**Prompt**
Check every line of the data below for the string "хлеб", and copy the ones that hold it.

──────── Given records ────────

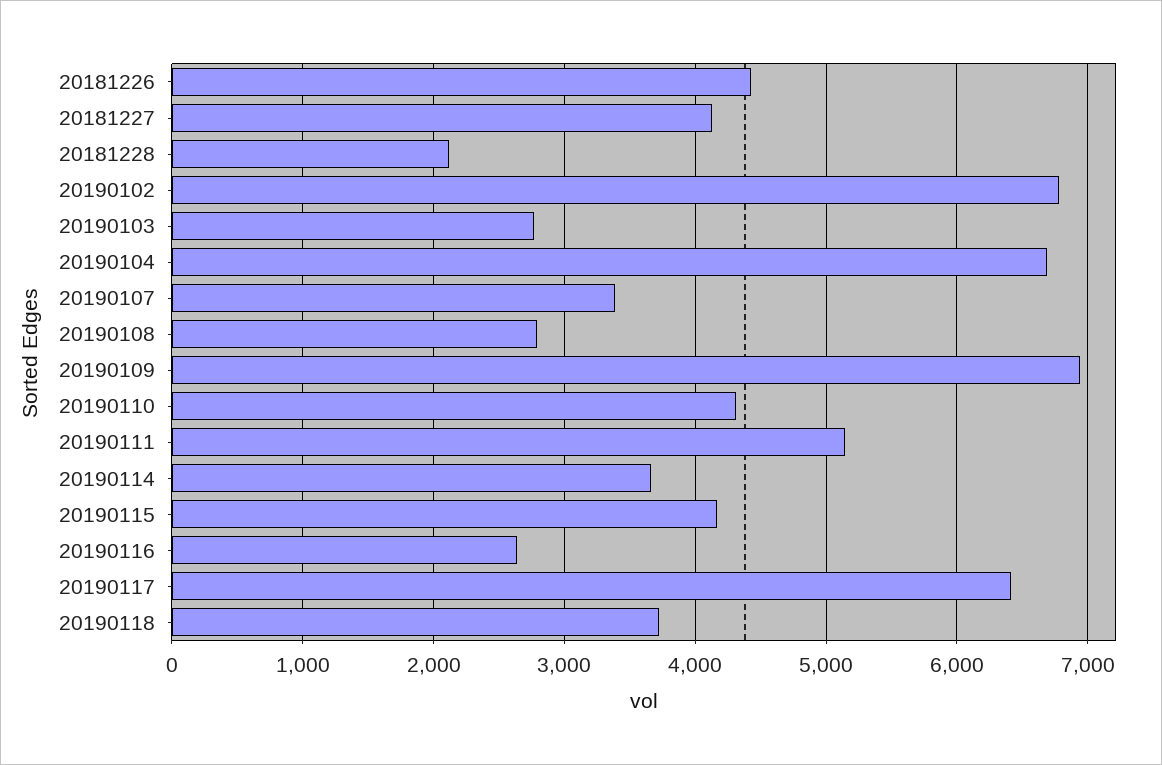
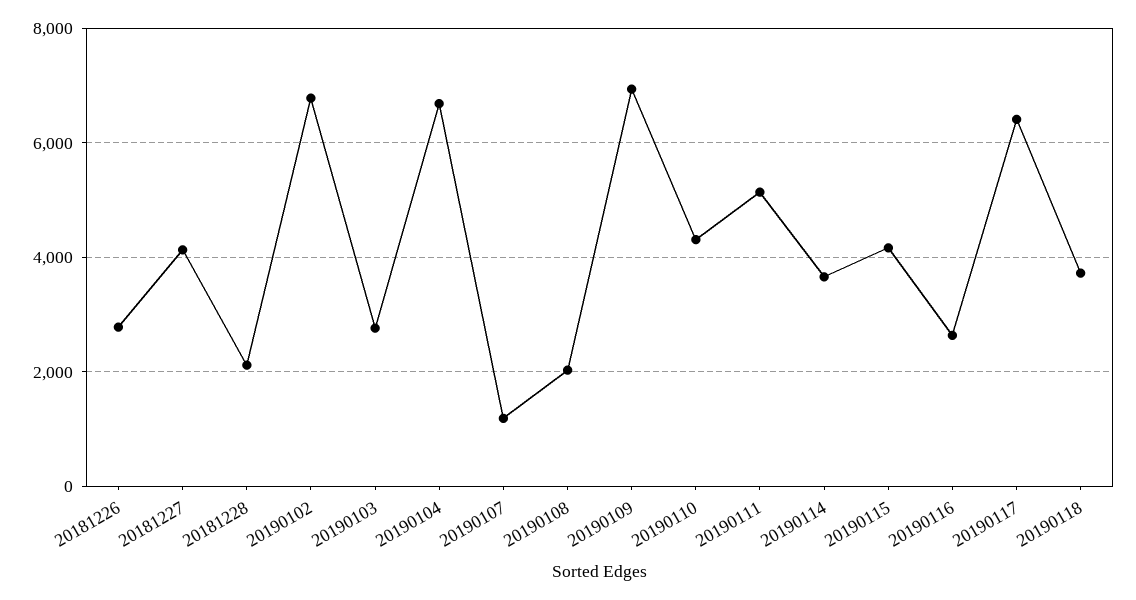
20181226: 4400 -> 2800
20190107: 3400 -> 1200
20190108: 2800 -> 2000

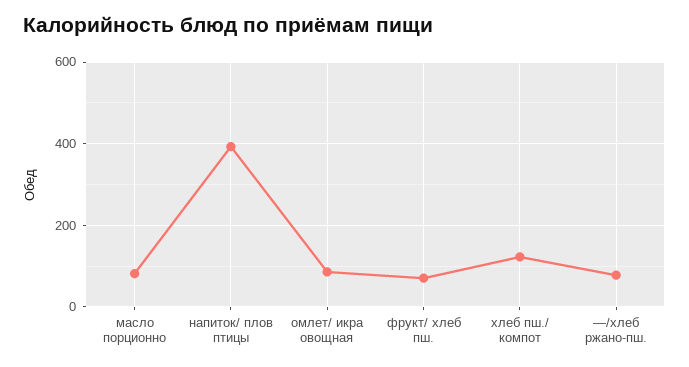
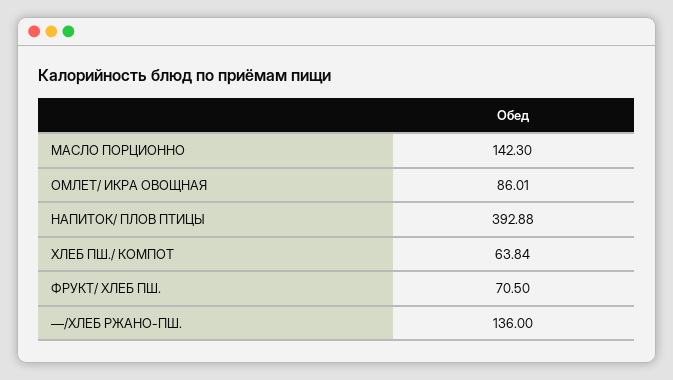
масло порционно: 80 -> 142.3
хлеб пш./ компот: 120 -> 63.84
—/хлеб ржано-пш.: 80 -> 136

────────

**Reply**
хлеб пш./ компот: 120 -> 63.84
—/хлеб ржано-пш.: 80 -> 136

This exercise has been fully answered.